I am having trouble completing a task where I am to create a function that uses a generalised fold function to evaluate a boolean AST. I will show you some examples to illustrate.
First, an example of what I want, but for an AST that sums integers:
data Expr = Val Int | Add Expr Expr deriving Show
folde :: (Int -> a) -> (a -> a -> a) -> Expr -> a
folde f g (Val x) = f x
folde f g (Add x y) = g (folde f g x) (folde f g y)
eval :: Expr -> Int
eval expr = folde (\x -> x) (\x y -> x + y) expr
This works fine.
Now for the boolean AST, and the folding function:
data Bexp = T | F | And Bexp Bexp | Or Bexp Bexp deriving (Ord, Eq)
foldb :: a -> a -> (a -> a -> a) -> (a -> a -> a) -> Bexp -> a
foldb t f a o T = t
foldb t f a o F = f
foldb t f a o (And x y) = a (foldb t f a o x) (foldb t f a o y)

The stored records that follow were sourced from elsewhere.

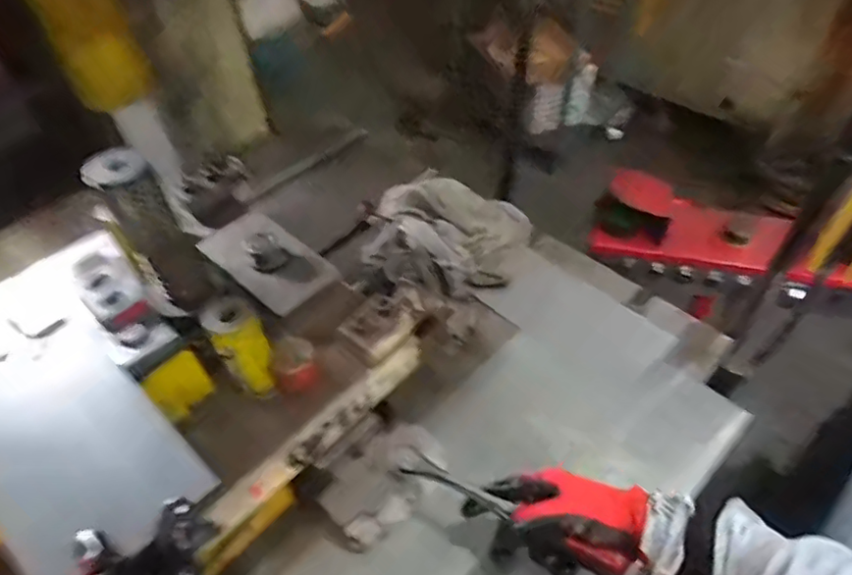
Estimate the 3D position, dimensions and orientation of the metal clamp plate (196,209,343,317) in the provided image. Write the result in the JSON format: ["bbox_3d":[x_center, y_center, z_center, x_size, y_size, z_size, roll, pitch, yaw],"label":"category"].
[{"bbox_3d":[-0.174,-0.039,0.617,0.163,0.031,0.079,34,59,30],"label":"metal clamp plate"}]

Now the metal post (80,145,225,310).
[{"bbox_3d":[-0.233,-0.043,0.505,0.050,0.155,0.037,-23,50,-16],"label":"metal post"}]

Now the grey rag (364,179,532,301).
[{"bbox_3d":[0.020,-0.081,0.804,0.222,0.075,0.168,16,51,19],"label":"grey rag"}]

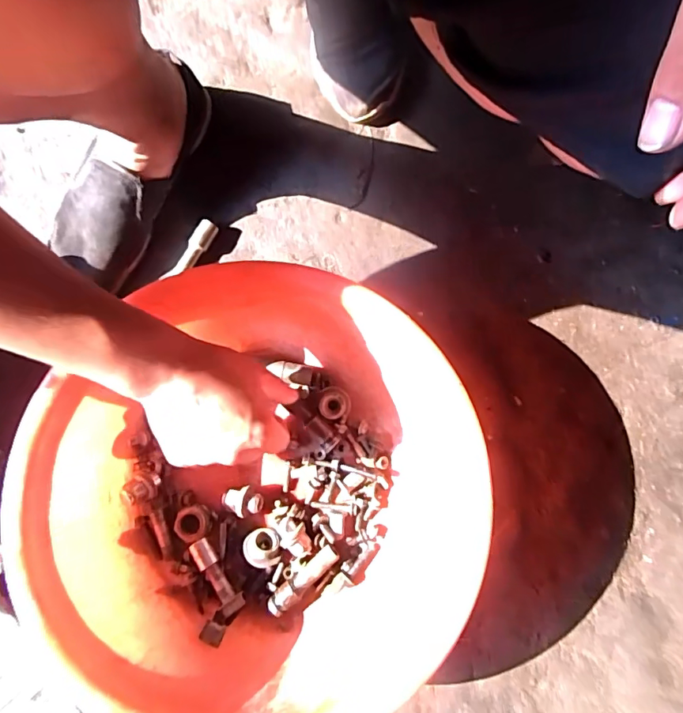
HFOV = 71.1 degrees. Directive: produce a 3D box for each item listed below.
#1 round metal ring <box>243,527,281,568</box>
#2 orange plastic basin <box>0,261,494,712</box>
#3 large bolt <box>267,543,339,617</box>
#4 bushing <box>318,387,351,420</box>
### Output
[{"bbox_3d":[-0.076,0.181,0.452,0.033,0.017,0.035,0,77,-1],"label":"round metal ring"},{"bbox_3d":[-0.067,0.118,0.417,0.346,0.124,0.339,0,77,-1],"label":"orange plastic basin"},{"bbox_3d":[-0.036,0.209,0.447,0.078,0.012,0.018,-42,81,-10],"label":"large bolt"},{"bbox_3d":[-0.007,0.047,0.480,0.032,0.013,0.032,1,100,6],"label":"bushing"}]

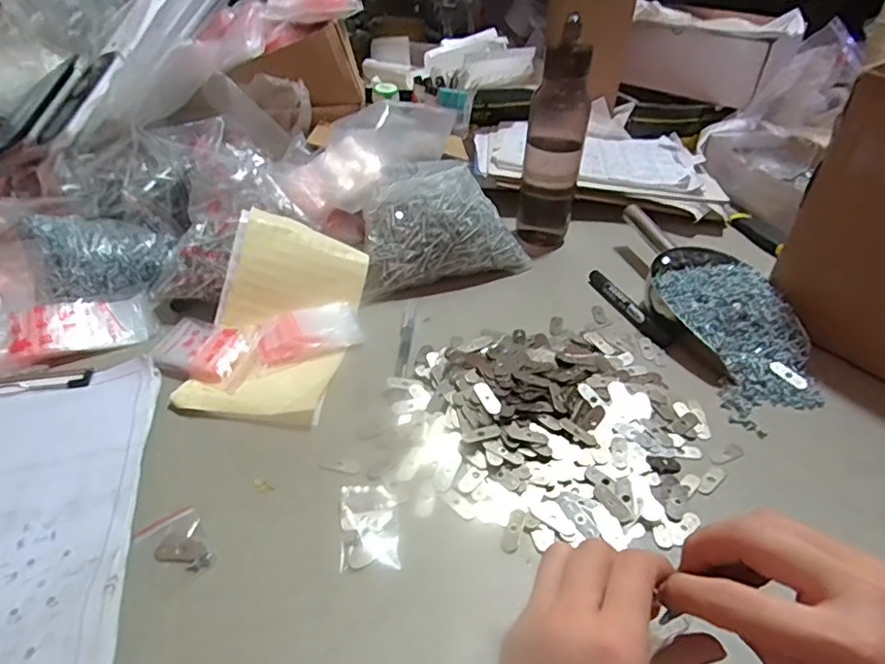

foldb t f a o (Or x y) = o (foldb t f a o x) (foldb t f a o y)
What I am having trouble with, is creating a function that does the same as the eval function does for the simple AST above, that is, using the foldb function with some lambdas to evaluate whether the Bexp
expression is either T
or F
.
I don't understand why this function doesn't work:
evb :: Bexp -> Bool
evb bexp = foldb (\_ -> True) (\_ -> False) (\x y -> x == T && y == T) (\x y -> x == T || y == T) bexp
GHCi doesn't even wanna to compile it because of type error.
Thanks in advance.
If we want to use foldb
to produce a Bool
at the very end, we need to choose a = Bool
in its type. So, we are now using
foldb :: Bool
-> Bool
-> (Bool -> Bool -> Bool)
-> (Bool -> Bool -> Bool)
-> Bexp
-> Bool
Hence, foldb (\_->True) (\_->False) ...
is wrong since the first two arguments must be booleans, not functions. We need something like foldb True False ...
.
The next two parameters must be boolean binary operators like \x y -> x && y
, which can be written as (&&)
for short.
We finally get:
evb :: Bexp -> Bool
evb bexp = foldb True False (&&) (||)